EXERCISE GOAL:
Print the data exactly as it is given, please.

Stored records

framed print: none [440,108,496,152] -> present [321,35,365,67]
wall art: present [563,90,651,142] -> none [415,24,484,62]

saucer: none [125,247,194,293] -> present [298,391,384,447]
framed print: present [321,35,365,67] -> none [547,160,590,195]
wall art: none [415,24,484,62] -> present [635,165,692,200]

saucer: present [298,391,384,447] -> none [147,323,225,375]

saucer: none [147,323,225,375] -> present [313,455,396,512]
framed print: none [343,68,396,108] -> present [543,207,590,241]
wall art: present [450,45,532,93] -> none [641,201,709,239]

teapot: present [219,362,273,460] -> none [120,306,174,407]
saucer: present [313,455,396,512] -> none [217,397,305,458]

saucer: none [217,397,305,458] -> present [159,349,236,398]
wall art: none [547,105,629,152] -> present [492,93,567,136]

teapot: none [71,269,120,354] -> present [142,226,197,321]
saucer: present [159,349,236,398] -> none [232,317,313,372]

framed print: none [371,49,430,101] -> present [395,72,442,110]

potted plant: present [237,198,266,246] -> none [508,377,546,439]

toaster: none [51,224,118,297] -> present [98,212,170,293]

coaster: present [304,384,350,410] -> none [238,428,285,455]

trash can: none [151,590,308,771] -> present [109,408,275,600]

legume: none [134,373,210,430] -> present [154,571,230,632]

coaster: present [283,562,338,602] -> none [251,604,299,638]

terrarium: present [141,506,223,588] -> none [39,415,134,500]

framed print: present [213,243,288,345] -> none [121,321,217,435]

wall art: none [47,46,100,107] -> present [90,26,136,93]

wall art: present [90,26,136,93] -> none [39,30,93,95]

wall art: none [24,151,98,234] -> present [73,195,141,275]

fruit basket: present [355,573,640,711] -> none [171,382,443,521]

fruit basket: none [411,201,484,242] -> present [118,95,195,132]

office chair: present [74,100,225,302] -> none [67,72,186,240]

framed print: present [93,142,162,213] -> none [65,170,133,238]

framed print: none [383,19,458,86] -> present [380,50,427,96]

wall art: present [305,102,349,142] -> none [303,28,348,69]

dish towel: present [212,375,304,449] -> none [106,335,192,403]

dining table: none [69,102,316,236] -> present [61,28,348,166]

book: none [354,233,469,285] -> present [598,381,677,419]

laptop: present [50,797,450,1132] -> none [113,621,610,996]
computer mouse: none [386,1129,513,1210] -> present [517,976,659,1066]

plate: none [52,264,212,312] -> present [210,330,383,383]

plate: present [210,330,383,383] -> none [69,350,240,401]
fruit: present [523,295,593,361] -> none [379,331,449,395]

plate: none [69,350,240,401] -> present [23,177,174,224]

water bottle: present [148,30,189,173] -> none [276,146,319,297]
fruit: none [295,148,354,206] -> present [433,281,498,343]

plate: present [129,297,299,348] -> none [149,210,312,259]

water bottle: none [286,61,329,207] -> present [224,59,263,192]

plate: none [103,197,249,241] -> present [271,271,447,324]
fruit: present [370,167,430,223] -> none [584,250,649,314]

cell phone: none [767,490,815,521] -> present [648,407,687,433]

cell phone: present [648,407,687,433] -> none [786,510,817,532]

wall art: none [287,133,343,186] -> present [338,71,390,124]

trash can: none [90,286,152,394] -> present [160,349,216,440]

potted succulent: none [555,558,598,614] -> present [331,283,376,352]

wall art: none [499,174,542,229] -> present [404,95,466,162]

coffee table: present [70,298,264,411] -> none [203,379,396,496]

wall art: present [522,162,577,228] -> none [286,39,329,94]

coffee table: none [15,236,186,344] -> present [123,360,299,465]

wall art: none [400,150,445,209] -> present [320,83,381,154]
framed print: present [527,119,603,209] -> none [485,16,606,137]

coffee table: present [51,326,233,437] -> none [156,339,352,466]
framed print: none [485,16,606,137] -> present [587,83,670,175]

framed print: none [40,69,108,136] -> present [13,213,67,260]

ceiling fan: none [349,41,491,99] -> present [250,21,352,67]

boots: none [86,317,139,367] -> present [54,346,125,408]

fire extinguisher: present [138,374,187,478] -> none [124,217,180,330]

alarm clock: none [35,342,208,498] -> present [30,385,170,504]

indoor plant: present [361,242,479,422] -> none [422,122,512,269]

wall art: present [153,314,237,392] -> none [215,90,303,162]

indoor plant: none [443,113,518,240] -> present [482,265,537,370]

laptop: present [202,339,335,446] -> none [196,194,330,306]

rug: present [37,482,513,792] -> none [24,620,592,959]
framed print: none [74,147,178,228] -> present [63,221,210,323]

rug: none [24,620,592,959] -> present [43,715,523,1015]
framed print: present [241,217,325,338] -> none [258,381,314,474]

TASK SOLUTION:
framed print: none [440,108,496,152] -> present [321,35,365,67]
wall art: present [563,90,651,142] -> none [415,24,484,62]

saucer: none [125,247,194,293] -> present [298,391,384,447]
framed print: present [321,35,365,67] -> none [547,160,590,195]
wall art: none [415,24,484,62] -> present [635,165,692,200]

saucer: present [298,391,384,447] -> none [147,323,225,375]

saucer: none [147,323,225,375] -> present [313,455,396,512]
framed print: none [343,68,396,108] -> present [543,207,590,241]
wall art: present [450,45,532,93] -> none [641,201,709,239]

teapot: present [219,362,273,460] -> none [120,306,174,407]
saucer: present [313,455,396,512] -> none [217,397,305,458]

saucer: none [217,397,305,458] -> present [159,349,236,398]
wall art: none [547,105,629,152] -> present [492,93,567,136]

teapot: none [71,269,120,354] -> present [142,226,197,321]
saucer: present [159,349,236,398] -> none [232,317,313,372]

framed print: none [371,49,430,101] -> present [395,72,442,110]

potted plant: present [237,198,266,246] -> none [508,377,546,439]

toaster: none [51,224,118,297] -> present [98,212,170,293]

coaster: present [304,384,350,410] -> none [238,428,285,455]

trash can: none [151,590,308,771] -> present [109,408,275,600]

legume: none [134,373,210,430] -> present [154,571,230,632]

coaster: present [283,562,338,602] -> none [251,604,299,638]

terrarium: present [141,506,223,588] -> none [39,415,134,500]

framed print: present [213,243,288,345] -> none [121,321,217,435]

wall art: none [47,46,100,107] -> present [90,26,136,93]

wall art: present [90,26,136,93] -> none [39,30,93,95]

wall art: none [24,151,98,234] -> present [73,195,141,275]

fruit basket: present [355,573,640,711] -> none [171,382,443,521]

fruit basket: none [411,201,484,242] -> present [118,95,195,132]

office chair: present [74,100,225,302] -> none [67,72,186,240]

framed print: present [93,142,162,213] -> none [65,170,133,238]

framed print: none [383,19,458,86] -> present [380,50,427,96]

wall art: present [305,102,349,142] -> none [303,28,348,69]

dish towel: present [212,375,304,449] -> none [106,335,192,403]

dining table: none [69,102,316,236] -> present [61,28,348,166]

book: none [354,233,469,285] -> present [598,381,677,419]

laptop: present [50,797,450,1132] -> none [113,621,610,996]
computer mouse: none [386,1129,513,1210] -> present [517,976,659,1066]

plate: none [52,264,212,312] -> present [210,330,383,383]

plate: present [210,330,383,383] -> none [69,350,240,401]
fruit: present [523,295,593,361] -> none [379,331,449,395]

plate: none [69,350,240,401] -> present [23,177,174,224]

water bottle: present [148,30,189,173] -> none [276,146,319,297]
fruit: none [295,148,354,206] -> present [433,281,498,343]

plate: present [129,297,299,348] -> none [149,210,312,259]

water bottle: none [286,61,329,207] -> present [224,59,263,192]

plate: none [103,197,249,241] -> present [271,271,447,324]
fruit: present [370,167,430,223] -> none [584,250,649,314]

cell phone: none [767,490,815,521] -> present [648,407,687,433]

cell phone: present [648,407,687,433] -> none [786,510,817,532]

wall art: none [287,133,343,186] -> present [338,71,390,124]

trash can: none [90,286,152,394] -> present [160,349,216,440]

potted succulent: none [555,558,598,614] -> present [331,283,376,352]

wall art: none [499,174,542,229] -> present [404,95,466,162]

coffee table: present [70,298,264,411] -> none [203,379,396,496]

wall art: present [522,162,577,228] -> none [286,39,329,94]

coffee table: none [15,236,186,344] -> present [123,360,299,465]

wall art: none [400,150,445,209] -> present [320,83,381,154]
framed print: present [527,119,603,209] -> none [485,16,606,137]

coffee table: present [51,326,233,437] -> none [156,339,352,466]
framed print: none [485,16,606,137] -> present [587,83,670,175]

framed print: none [40,69,108,136] -> present [13,213,67,260]

ceiling fan: none [349,41,491,99] -> present [250,21,352,67]

boots: none [86,317,139,367] -> present [54,346,125,408]

fire extinguisher: present [138,374,187,478] -> none [124,217,180,330]

alarm clock: none [35,342,208,498] -> present [30,385,170,504]

indoor plant: present [361,242,479,422] -> none [422,122,512,269]

wall art: present [153,314,237,392] -> none [215,90,303,162]

indoor plant: none [443,113,518,240] -> present [482,265,537,370]

laptop: present [202,339,335,446] -> none [196,194,330,306]

rug: present [37,482,513,792] -> none [24,620,592,959]
framed print: none [74,147,178,228] -> present [63,221,210,323]

rug: none [24,620,592,959] -> present [43,715,523,1015]
framed print: present [241,217,325,338] -> none [258,381,314,474]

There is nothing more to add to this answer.